:: The task ::
Go over each line of the entries below, count those with "Operasi", and give only the count.

:: Task material ::
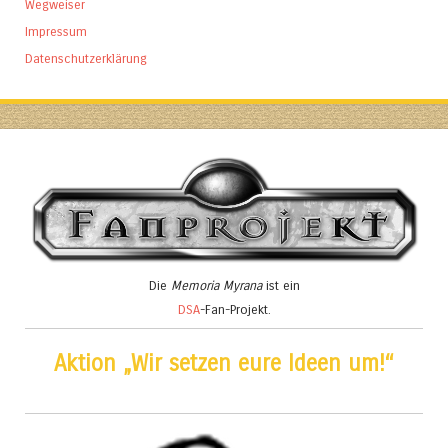
Wegweiser
Impressum
Datenschutzerklärung
Die
Memoria Myrana
ist ein
DSA
-Fan-Projekt.
Aktion „Wir setzen eure Ideen um!“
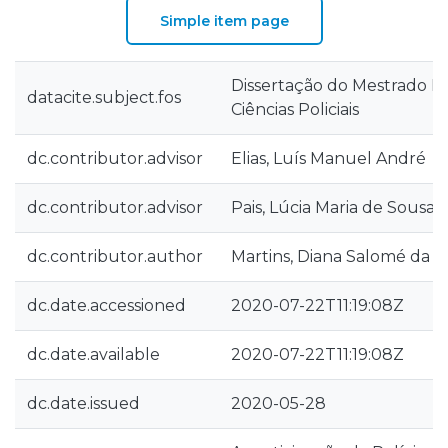
Simple item page
Dissertação do Mestrado I
datacite.subject.fos
Ciências Policiais
dc.contributor.advisor
Elias, Luís Manuel André
dc.contributor.advisor
Pais, Lúcia Maria de Sous
dc.contributor.author
Martins, Diana Salomé da Si
dc.date.accessioned
2020-07-22T11:19:08Z
dc.date.available
2020-07-22T11:19:08Z
dc.date.issued
2020-05-28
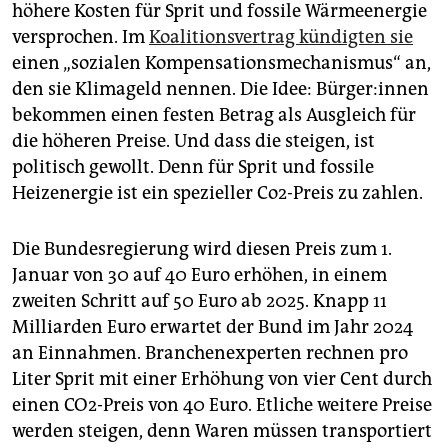
höhere Kosten für Sprit und fossile Wärmeenergie
versprochen. Im
Koalitionsvertrag kündigten sie
einen „sozialen Kompensationsmechanismus“ an,
den sie Klimageld nennen. Die Idee: Bür­ge­r:in­nen
bekommen einen festen Betrag als Ausgleich für
die höheren Preise. Und dass die steigen, ist
politisch gewollt. Denn für Sprit und fossile
Heizenergie ist ein spezieller Co2-Preis zu zahlen.
Die Bundesregierung wird diesen Preis zum 1.
Januar von 30 auf 40 Euro erhöhen, in einem
zweiten Schritt auf 50 Euro ab 2025. Knapp 11
Milliarden Euro erwartet der Bund im Jahr 2024
an Einnahmen. Branchenexperten rechnen pro
Liter Sprit mit einer Erhöhung von vier Cent durch
einen CO2-Preis von 40 Euro. Etliche weitere Preise
werden steigen, denn Waren müssen transportiert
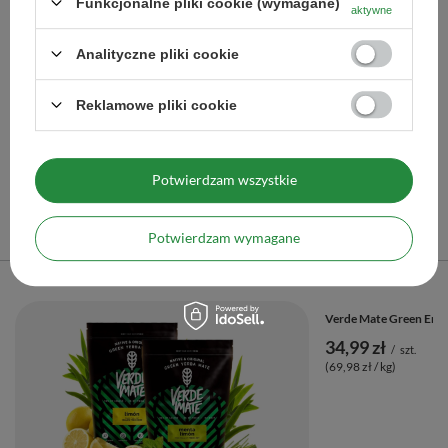
Funkcjonalne pliki cookie (wymagane)
aktywne
Zestaw Akcesoriów do Yerba Mate: 2x Matero + 2x
Bombilla
Analityczne pliki cookie
99,90 zł
/
szt.
Reklamowe pliki cookie
Więcej opcji
Potwierdzam wszystkie
Polecane
Potwierdzam wymagane
Poprzedni z tej kategorii
Następny z tej kategorii
Verde Mate Green Ener
34,99 zł
/
szt.
(69,98 zł / kg)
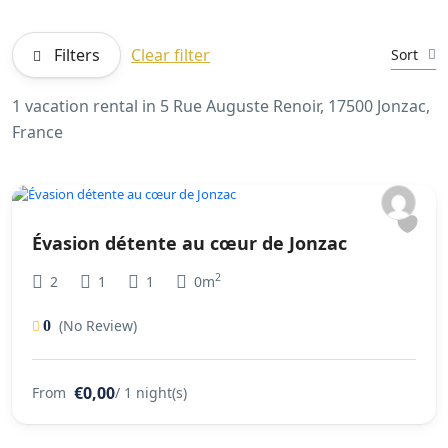
Filters
Clear filter
Sort
1 vacation rental in 5 Rue Auguste Renoir, 17500 Jonzac,
France
Évasion détente au cœur de Jonzac
2
2
1
1
0m
(No Review)
0
€0,00
From
/ 1 night(s)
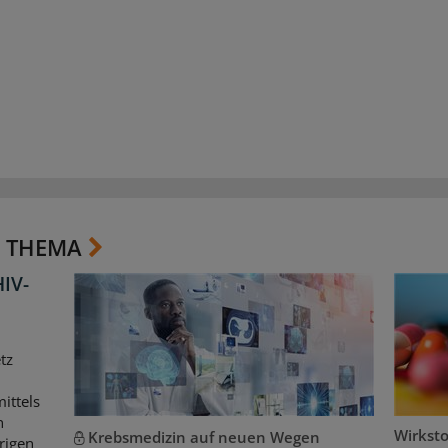
 THEMA
HIV-
tz
ittels
n
Wirkst
Krebsmedizin auf neuen Wegen
rigen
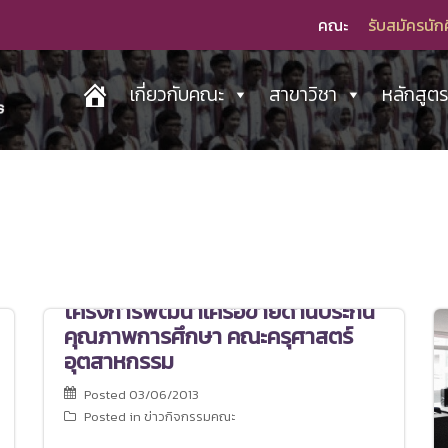
คณะ
รับสมัครนัก
เกี่ยวกับคณะ
สาขาวิชา
หลักสูต
โครงการพัฒนาเครือข่ายด้านประกัน
คุณภาพการศึกษา คณะครุศาสตร์
อุตสาหกรรม
Posted
03/06/2013
Posted in
ข่าวกิจกรรมคณะ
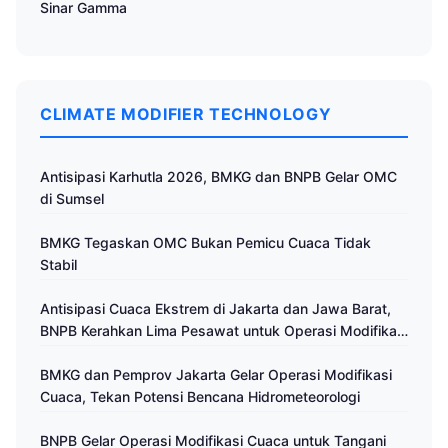
Sinar Gamma
CLIMATE MODIFIER TECHNOLOGY
Antisipasi Karhutla 2026, BMKG dan BNPB Gelar OMC
di Sumsel
BMKG Tegaskan OMC Bukan Pemicu Cuaca Tidak
Stabil
Antisipasi Cuaca Ekstrem di Jakarta dan Jawa Barat,
BNPB Kerahkan Lima Pesawat untuk Operasi Modifikasi
Cuaca
BMKG dan Pemprov Jakarta Gelar Operasi Modifikasi
Cuaca, Tekan Potensi Bencana Hidrometeorologi
BNPB Gelar Operasi Modifikasi Cuaca untuk Tangani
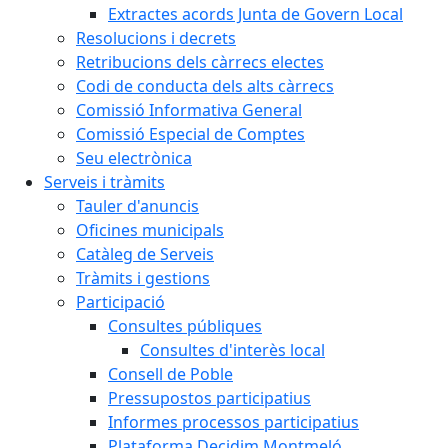
Extractes acords Junta de Govern Local
Resolucions i decrets
Retribucions dels càrrecs electes
Codi de conducta dels alts càrrecs
Comissió Informativa General
Comissió Especial de Comptes
Seu electrònica
Serveis i tràmits
Tauler d'anuncis
Oficines municipals
Catàleg de Serveis
Tràmits i gestions
Participació
Consultes públiques
Consultes d'interès local
Consell de Poble
Pressupostos participatius
Informes processos participatius
Plataforma Decidim Montmeló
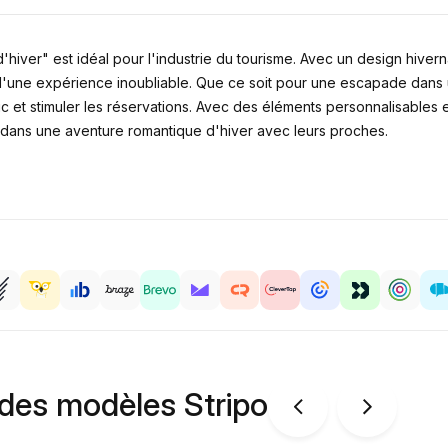
hiver" est idéal pour l'industrie du tourisme. Avec un design hivernal
d'une expérience inoubliable. Que ce soit pour une escapade dans un
ic et stimuler les réservations. Avec des éléments personnalisables 
 dans une aventure romantique d'hiver avec leurs proches.
 des modèles Stripo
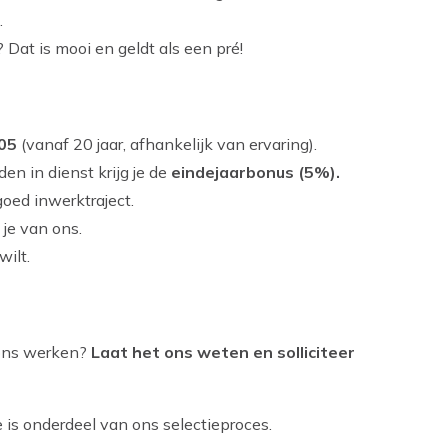
.
? Dat is mooi en geldt als een pré!
,05
(vanaf 20 jaar, afhankelijk van ervaring).
n in dienst krijg je de
eindejaarbonus (5%).
 goed inwerktraject.
 je van ons.
wilt.
 ons werken?
Laat het ons weten en solliciteer
 is onderdeel van ons selectieproces.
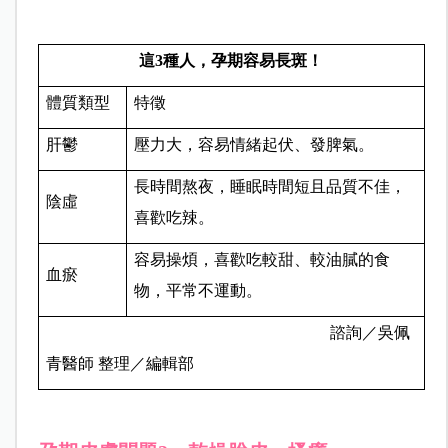
這3種人，孕期容易長斑！
體質類型
特徵
肝鬱
壓力大，容易情緒起伏、發脾氣。
長時間熬夜，睡眠時間短且品質不佳，
陰虛
喜歡吃辣。
容易操煩，喜歡吃較甜、較油膩的食
血瘀
物，平常不運動。
諮詢／吳佩
青醫師 整理／編輯部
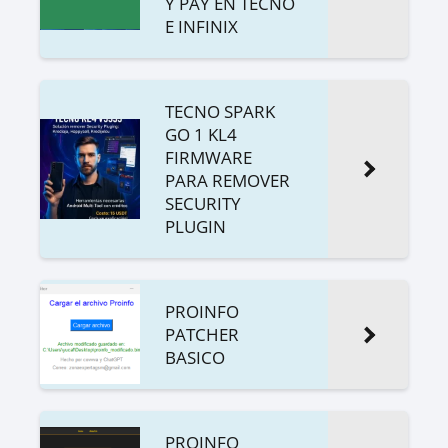
Y PAY EN TECNO
E INFINIX
TECNO SPARK
GO 1 KL4
FIRMWARE
PARA REMOVER
SECURITY
PLUGIN
PROINFO
PATCHER
BASICO
PROINFO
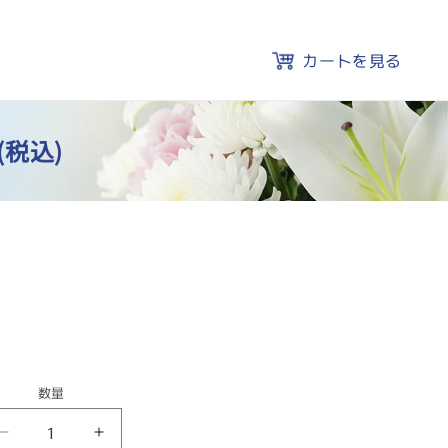
カートを見る
(税込)
数量
与
与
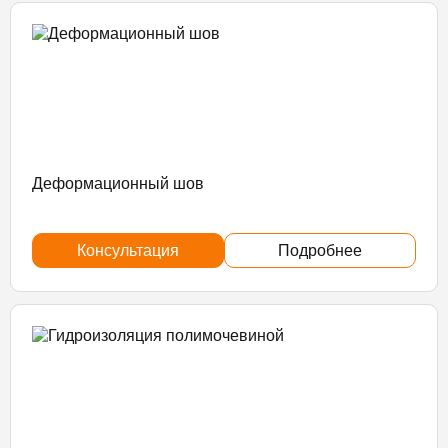
Деформационный шов
Консультация
Подробнее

:: Response for this exercise ::
3